Your assignment> Here the answer should be the line with "Figure 10: Throughput" and all the lines after it through the end of the listing, each repeated exactly, and no other text.
Records for this exercise Start Marker
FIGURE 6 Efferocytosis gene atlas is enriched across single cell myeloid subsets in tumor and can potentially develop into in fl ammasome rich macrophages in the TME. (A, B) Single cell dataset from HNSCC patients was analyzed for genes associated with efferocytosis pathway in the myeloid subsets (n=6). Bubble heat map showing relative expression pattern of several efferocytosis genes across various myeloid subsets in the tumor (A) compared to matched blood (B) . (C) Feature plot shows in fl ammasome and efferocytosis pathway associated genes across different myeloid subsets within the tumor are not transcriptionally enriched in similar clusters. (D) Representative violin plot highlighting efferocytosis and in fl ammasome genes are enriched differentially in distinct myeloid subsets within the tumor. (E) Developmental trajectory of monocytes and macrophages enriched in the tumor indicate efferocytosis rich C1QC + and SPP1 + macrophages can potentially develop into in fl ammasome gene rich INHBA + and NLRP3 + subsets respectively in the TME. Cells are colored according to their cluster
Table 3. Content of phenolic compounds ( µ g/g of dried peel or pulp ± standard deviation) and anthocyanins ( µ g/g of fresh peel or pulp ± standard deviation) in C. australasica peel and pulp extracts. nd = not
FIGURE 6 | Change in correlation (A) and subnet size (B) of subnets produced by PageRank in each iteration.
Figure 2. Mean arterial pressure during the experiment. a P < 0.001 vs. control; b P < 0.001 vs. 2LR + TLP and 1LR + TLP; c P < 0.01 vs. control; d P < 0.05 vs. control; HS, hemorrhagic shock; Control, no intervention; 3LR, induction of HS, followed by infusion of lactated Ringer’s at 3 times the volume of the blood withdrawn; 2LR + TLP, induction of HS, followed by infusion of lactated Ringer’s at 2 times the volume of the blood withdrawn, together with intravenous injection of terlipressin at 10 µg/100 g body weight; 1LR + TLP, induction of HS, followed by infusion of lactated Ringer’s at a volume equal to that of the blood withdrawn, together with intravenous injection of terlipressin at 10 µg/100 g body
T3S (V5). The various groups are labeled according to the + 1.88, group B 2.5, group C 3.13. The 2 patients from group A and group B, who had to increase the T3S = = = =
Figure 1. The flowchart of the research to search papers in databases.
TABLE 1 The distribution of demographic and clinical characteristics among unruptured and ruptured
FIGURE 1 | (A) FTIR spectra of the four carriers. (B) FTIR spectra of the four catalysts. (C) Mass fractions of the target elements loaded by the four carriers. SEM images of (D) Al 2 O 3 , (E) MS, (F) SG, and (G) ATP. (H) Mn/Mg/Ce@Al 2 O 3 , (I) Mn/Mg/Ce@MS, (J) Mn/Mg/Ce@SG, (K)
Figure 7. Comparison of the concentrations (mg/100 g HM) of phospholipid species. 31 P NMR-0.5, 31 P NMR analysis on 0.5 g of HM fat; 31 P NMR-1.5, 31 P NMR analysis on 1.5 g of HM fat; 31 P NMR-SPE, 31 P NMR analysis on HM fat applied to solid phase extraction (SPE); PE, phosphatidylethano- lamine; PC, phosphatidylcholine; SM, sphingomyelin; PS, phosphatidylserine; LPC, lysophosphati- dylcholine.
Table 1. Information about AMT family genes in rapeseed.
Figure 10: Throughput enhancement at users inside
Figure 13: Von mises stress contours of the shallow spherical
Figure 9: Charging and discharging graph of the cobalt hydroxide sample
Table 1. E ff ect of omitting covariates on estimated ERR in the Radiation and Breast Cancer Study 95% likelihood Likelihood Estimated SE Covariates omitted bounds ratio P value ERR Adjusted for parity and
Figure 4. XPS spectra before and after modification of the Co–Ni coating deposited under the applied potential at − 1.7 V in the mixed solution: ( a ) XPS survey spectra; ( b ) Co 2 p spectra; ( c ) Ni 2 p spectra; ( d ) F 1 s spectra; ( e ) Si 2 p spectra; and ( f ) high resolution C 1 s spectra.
Records for this exercise End Marker
Answer to this problem>
Figure 10: Throughput enhancement at users inside
Figure 13: Von mises stress contours of the shallow spherical
Figure 9: Charging and discharging graph of the cobalt hydroxide sample
Table 1. E ff ect of omitting covariates on estimated ERR in the Radiation and Breast Cancer Study 95% likelihood Likelihood Estimated SE Covariates omitted bounds ratio P value ERR Adjusted for parity and
Figure 4. XPS spectra before and after modification of the Co–Ni coating deposited under the applied potential at − 1.7 V in the mixed solution: ( a ) XPS survey spectra; ( b ) Co 2 p spectra; ( c ) Ni 2 p spectra; ( d ) F 1 s spectra; ( e ) Si 2 p spectra; and ( f ) high resolution C 1 s spectra.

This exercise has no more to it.